Como siempre digo, la brecha entre saber gestionar “un hotel” y saber gestionar “un activo financiero” es, exactamente, el lugar donde se pierde rentabilidad. Hoy, la profesionalización no es una opción estética ni un lujo corporativo; es la implementación de procesos estructurados que permitan controlar el margen en tiempo real y sí, también son viables en cadenas de pequeño tamaño o en hoteles individuales.
Este coste se manifiesta de forma distinta según el mercado, pero hay una constante que se repite tanto en el Mediterráneo como en el Caribe: la urgencia de una disciplina operativa basada en el dato.
La profesionalización técnica consiste en digitalizar el control para que cada decisión operativa esté respaldada por una métrica y no por una sensación. ¿Quién no ha escuchado ese mantra tan extendido de “dato mata a relato”?
No se trata solo de vender más caro —una batalla que a menudo se pierde en la intermediación—, sino de asegurar que cada euro de ingreso llegue realmente al GOP.

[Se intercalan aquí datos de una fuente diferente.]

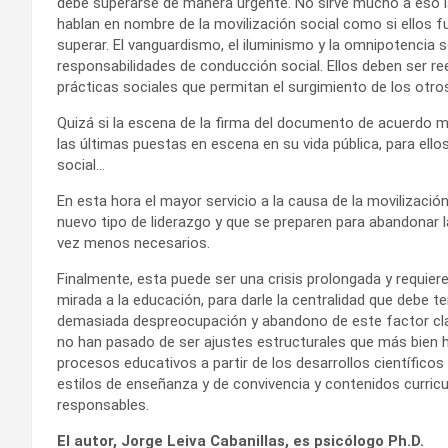
debe superarse de manera urgente. No sirve mucho a eso la
hablan en nombre de la movilización social como si ellos fu
superar. El vanguardismo, el iluminismo y la omnipotencia
responsabilidades de conducción social. Ellos deben ser re
prácticas sociales que permitan el surgimiento de los otr
Quizá si la escena de la firma del documento de acuerdo ma
las últimas puestas en escena en su vida pública, para ello
social…
En esta hora el mayor servicio a la causa de la movilizació
nuevo tipo de liderazgo y que se preparen para abandonar l
vez menos necesarios.
Finalmente, esta puede ser una crisis prolongada y requiere 
mirada a la educación, para darle la centralidad que debe t
demasiada despreocupación y abandono de este factor clav
no han pasado de ser ajustes estructurales que más bien han
procesos educativos a partir de los desarrollos científicos
estilos de enseñanza y de convivencia y contenidos curri
responsables.
El autor, Jorge Leiva Cabanillas, es psicólogo Ph.D.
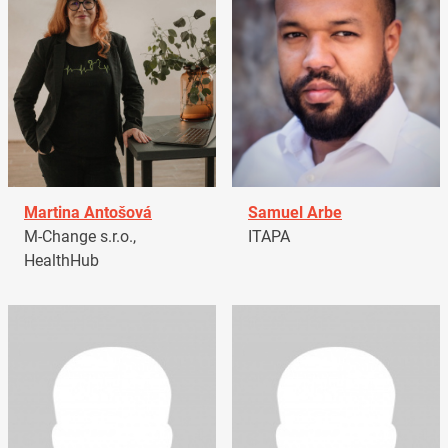
Martina Antošová
Samuel Arbe
M-Change s.r.o.,
ITAPA
HealthHub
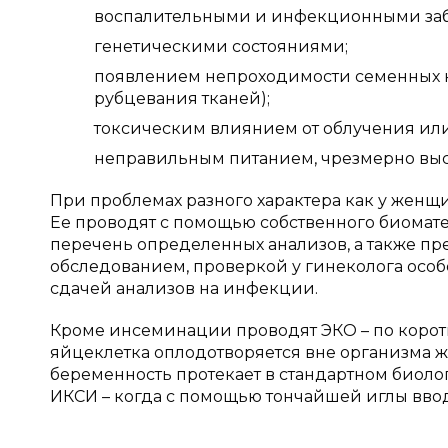
воспалительными и инфекционными за
генетическими состояниями;
появлением непроходимости семенных ка
рубцевания тканей);
токсическим влиянием от облучения или
неправильным питанием, чрезмерно вы
При проблемах разного характера как у женщ
Ее проводят с помощью собственного биоматер
перечень определенных анализов, а также пр
обследованием, проверкой у гинеколога особе
сдачей анализов на инфекции.
Кроме инсеминации проводят ЭКО – по коротк
яйцеклетка оплодотворяется вне организма же
беременность протекает в стандартном биоло
ИКСИ – когда с помощью тончайшей иглы вво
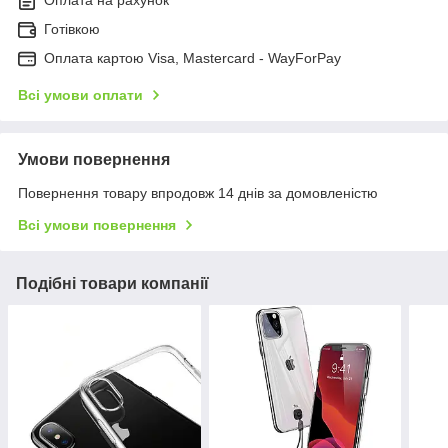
Готівкою
Оплата картою Visa, Mastercard - WayForPay
Всі умови оплати
Умови повернення
Повернення товару впродовж 14 днів за домовленістю
Всі умови повернення
Подібні товари компанії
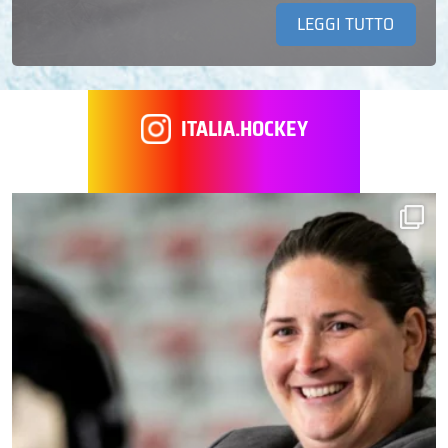
LEGGI TUTTO
ITALIA.HOCKEY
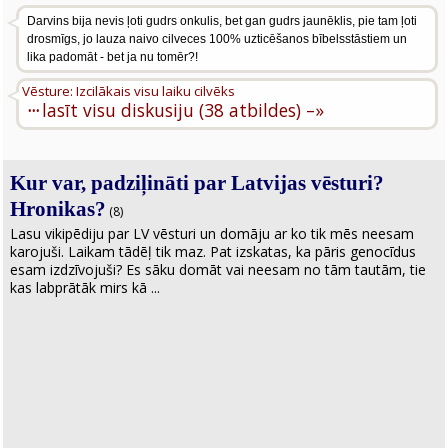
Darvins bija nevis ļoti gudrs onkulis, bet gan gudrs jaunēklis, pie tam ļoti
drosmīgs, jo lauza naivo cilveces 100% uzticēšanos bībelsstāstiem un
lika padomāt - bet ja nu tomēr?!
Vēsture: Izcilākais visu laiku cilvēks
···
lasīt visu diskusiju (38 atbildes) –»
Kur var, padziļināti par Latvijas vēsturi?
Hronikas?
(8)
Lasu vikipēdiju par LV vēsturi un domāju ar ko tik mēs neesam
karojuši. Laikam tādēļ tik maz. Pat izskatas, ka pāris genocīdus
esam izdzīvojuši? Es sāku domāt vai neesam no tām tautām, tie
kas labprātāk mirs kā ...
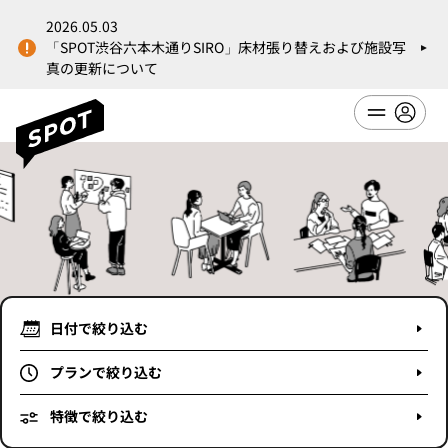
2025.12.18
よび施設写
【事例紹介】株式会社BoostDraftさまの活用事
ました
日付で絞り込む
プランで絞り込む
特徴で絞り込む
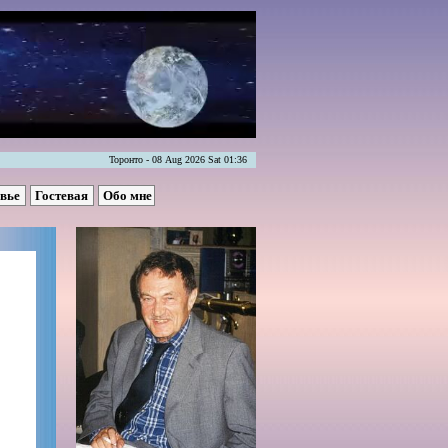
Торонто - 08 Aug 2026 Sat 01:36
овье
Гостевая
Обо мне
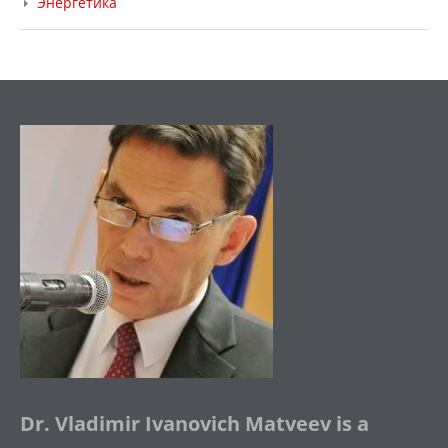
Энергетика
Dr. Vladimir Ivanovich Matveev is a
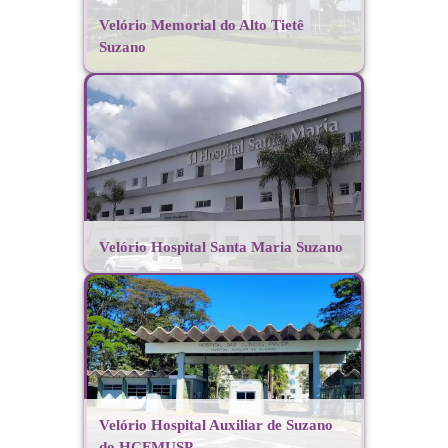
Velório Memorial do Alto Tietê
Suzano
Velório Hospital Santa Maria Suzano
Velório Hospital Auxiliar de Suzano
do HCFMUSP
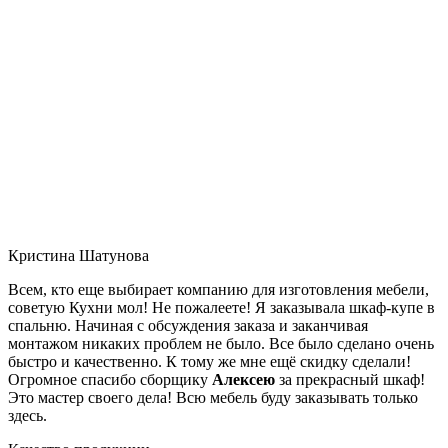
Кристина Шатунова
Всем, кто еще выбирает компанию для изготовления мебели,
советую Кухни мол! Не пожалеете! Я заказывала шкаф-купе в
спальню. Начиная с обсуждения заказа и заканчивая
монтажом никаких проблем не было. Все было сделано очень
быстро и качественно. К тому же мне ещё скидку сделали!
Огромное спасибо сборщику
Алексею
за прекрасный шкаф!
Это мастер своего дела! Всю мебель буду заказывать только
здесь.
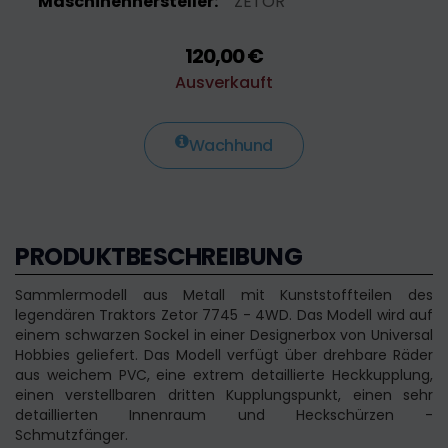
Maschinenhersteller:
ZETOR
120,00 €
Ausverkauft
Wachhund
PRODUKTBESCHREIBUNG
Sammlermodell aus Metall mit Kunststoffteilen des
legendären Traktors Zetor 7745 - 4WD. Das Modell wird auf
einem schwarzen Sockel in einer Designerbox von Universal
Hobbies geliefert. Das Modell verfügt über drehbare Räder
aus weichem PVC, eine extrem detaillierte Heckkupplung,
einen verstellbaren dritten Kupplungspunkt, einen sehr
detaillierten Innenraum und Heckschürzen -
Schmutzfänger.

Al final, profesionalizar no es quitarle el alma al hotel ni burocratizar el trato al cliente; es darle la estructura necesaria para que el legado sea un negocio atractivo para la entrada de capital, independientemente de su formato, especialmente cuando no existe un proceso de sucesión claro. Un activo que habla el lenguaje de los datos y los procesos —cumplimiento, trazabilidad y rigor— vale mucho más que uno que solo sobrevive a base de “buen ojo”. La intuición sirve para crear y fundar, pero solo la digitalización y los procesos estructurados sirven para perdurar, competir y maximizar el valor real del activo.